RECORD SET
#####

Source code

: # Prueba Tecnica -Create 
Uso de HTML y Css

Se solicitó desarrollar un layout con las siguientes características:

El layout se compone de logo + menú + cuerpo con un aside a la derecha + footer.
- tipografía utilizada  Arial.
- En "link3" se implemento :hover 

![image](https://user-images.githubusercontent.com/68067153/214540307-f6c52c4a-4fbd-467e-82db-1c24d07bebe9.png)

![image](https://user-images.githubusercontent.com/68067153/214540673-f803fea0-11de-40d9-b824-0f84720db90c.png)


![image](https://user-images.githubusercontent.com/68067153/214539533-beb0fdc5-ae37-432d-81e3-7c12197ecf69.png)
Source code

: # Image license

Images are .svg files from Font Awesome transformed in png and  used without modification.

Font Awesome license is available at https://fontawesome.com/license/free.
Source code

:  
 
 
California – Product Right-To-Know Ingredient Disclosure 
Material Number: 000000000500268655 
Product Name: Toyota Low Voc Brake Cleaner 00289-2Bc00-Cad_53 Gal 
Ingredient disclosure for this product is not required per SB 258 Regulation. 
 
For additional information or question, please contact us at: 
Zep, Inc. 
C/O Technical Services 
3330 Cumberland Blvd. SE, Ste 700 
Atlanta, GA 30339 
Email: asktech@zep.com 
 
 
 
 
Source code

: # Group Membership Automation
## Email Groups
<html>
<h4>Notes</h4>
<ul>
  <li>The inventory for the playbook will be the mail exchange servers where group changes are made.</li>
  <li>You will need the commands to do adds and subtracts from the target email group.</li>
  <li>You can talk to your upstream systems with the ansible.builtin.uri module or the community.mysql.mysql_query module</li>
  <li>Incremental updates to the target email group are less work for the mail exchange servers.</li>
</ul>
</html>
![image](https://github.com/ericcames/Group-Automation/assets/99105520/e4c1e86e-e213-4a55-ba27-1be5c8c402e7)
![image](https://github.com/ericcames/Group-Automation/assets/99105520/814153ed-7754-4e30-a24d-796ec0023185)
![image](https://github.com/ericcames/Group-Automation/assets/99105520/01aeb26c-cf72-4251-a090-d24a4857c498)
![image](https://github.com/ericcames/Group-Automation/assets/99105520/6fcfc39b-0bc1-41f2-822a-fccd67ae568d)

#####

WHAT TO PRODUCE
Write the entries out once more, exactly as they appear.

EXERCISE OUTPUT
Source code

: # Prueba Tecnica -Create 
Uso de HTML y Css

Se solicitó desarrollar un layout con las siguientes características:

El layout se compone de logo + menú + cuerpo con un aside a la derecha + footer.
- tipografía utilizada  Arial.
- En "link3" se implemento :hover 

![image](https://user-images.githubusercontent.com/68067153/214540307-f6c52c4a-4fbd-467e-82db-1c24d07bebe9.png)

![image](https://user-images.githubusercontent.com/68067153/214540673-f803fea0-11de-40d9-b824-0f84720db90c.png)


![image](https://user-images.githubusercontent.com/68067153/214539533-beb0fdc5-ae37-432d-81e3-7c12197ecf69.png)
Source code

: # Image license

Images are .svg files from Font Awesome transformed in png and  used without modification.

Font Awesome license is available at https://fontawesome.com/license/free.
Source code

:  
 
 
California – Product Right-To-Know Ingredient Disclosure 
Material Number: 000000000500268655 
Product Name: Toyota Low Voc Brake Cleaner 00289-2Bc00-Cad_53 Gal 
Ingredient disclosure for this product is not required per SB 258 Regulation. 
 
For additional information or question, please contact us at: 
Zep, Inc. 
C/O Technical Services 
3330 Cumberland Blvd. SE, Ste 700 
Atlanta, GA 30339 
Email: asktech@zep.com 
 
 
 
 
Source code

: # Group Membership Automation
## Email Groups
<html>
<h4>Notes</h4>
<ul>
  <li>The inventory for the playbook will be the mail exchange servers where group changes are made.</li>
  <li>You will need the commands to do adds and subtracts from the target email group.</li>
  <li>You can talk to your upstream systems with the ansible.builtin.uri module or the community.mysql.mysql_query module</li>
  <li>Incremental updates to the target email group are less work for the mail exchange servers.</li>
</ul>
</html>
![image](https://github.com/ericcames/Group-Automation/assets/99105520/e4c1e86e-e213-4a55-ba27-1be5c8c402e7)
![image](https://github.com/ericcames/Group-Automation/assets/99105520/814153ed-7754-4e30-a24d-796ec0023185)
![image](https://github.com/ericcames/Group-Automation/assets/99105520/01aeb26c-cf72-4251-a090-d24a4857c498)
![image](https://github.com/ericcames/Group-Automation/assets/99105520/6fcfc39b-0bc1-41f2-822a-fccd67ae568d)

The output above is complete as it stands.